Non sono solo rifiuti e TE.MA gli argomenti che hanno caratterizzato l’inizio del primo Consiglio Comunale del 2020 ad Orvieto. Hanno subito acceso il dibattito le recenti dichiarazioni del Vicesindaco Ranchino di lavorare: “all’identificazione di nuove aree di edilizia di qualità ecosostenibile”. La Capogruppo di Orvieto 19 TO 24 Donatella Belcapo ha sollevato il tema con una question time, rivolta proprio al Vicesindaco Ranchino, nella quale ha chiesto conto dell’utilità di tale scelta, a fronte: “di un Piano Regolatore vigente che ancora dispone di quindici ettari di terreni destinate a zone di espansione ancora non utilizzate”.

Come se non bastasse – aggiunge Belcapo – “Orvieto offre una disponibilità di circa 350 nuove abitazioni invendute, senza tenere conto che il 40% degli alloggi presenti nel centro storico sono vuoti e non abitati”.

Il Vicesindaco dal conto suo ha risposto che: “ad oggi non risultano zone di espansione del tipo che abbiamo in mente: vogliamo verificare la possibilità di costruire in un modo diverso, per rispondere alla richiesta di uno standard abitativo di carattere internazionale”.

La popolazione ad Orvieto è in costante diminuzione e rischia di scendere sotto i 20000 abitanti: è un dato ormai oggettivo e consolidato.
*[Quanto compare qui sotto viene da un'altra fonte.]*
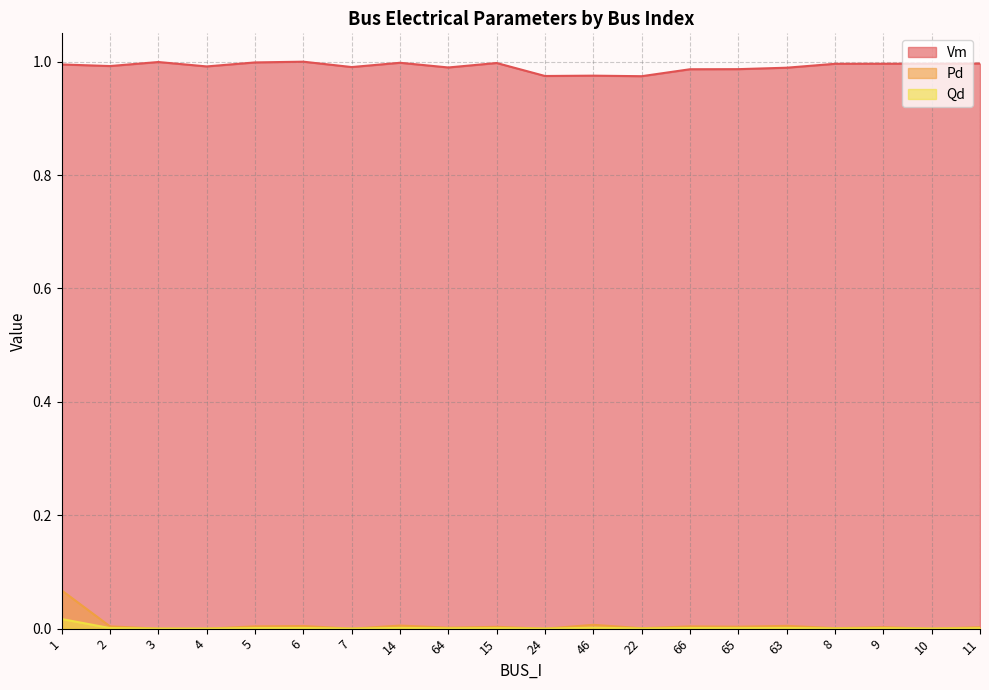

The value of Vm at 8 is 1.0. True or false?

True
Ma la soluzione a questo problema, per Ranchino e l’amministrazione Tardani consistente nella costruzione di ulteriori abitazioni per attrarre nuovi abitanti – in un territorio che non offre opportunità di lavoro, di servizi e di facilità nei collegamenti, specie ferroviari – è tutta da vedere e da dimostrare. 

Di sicuro, sempre più cemento sta alimentando lo spreco di suolo nelle città italiane, così come denunciato dal rapporto 2019 di ISPRA (il centro studi del ministero dell’Ambiente) e di SNPA (Sistema Nazionale per la Protezione dell’Ambiente). Una relazione che, ogni anno, vede crescere la superficie occupata da cemento e asfalto, a fronte di una popolazione che, al contrario, diminuisce sempre di più. È come se, nell’ultimo anno, si siano costruite 456 m2 per ogni abitante in meno,  con pesanti ripercussioni sul verde urbano e sulle temperature.

L’ultima variante al Piano Regolatore ha vissuto un iter burocratico molto lungo e complesso: avviata nel 2014, ha visto passare due Sindaci, tre Assessori e due Consigli Comunali, vedendo l’approvazione definitiva solo nel 2019.

Per quale generazione e quale tipo di economia sarà al servizio la nuova, possibile, variante al piano regolatore, solo il futuro ce lo spiegherà.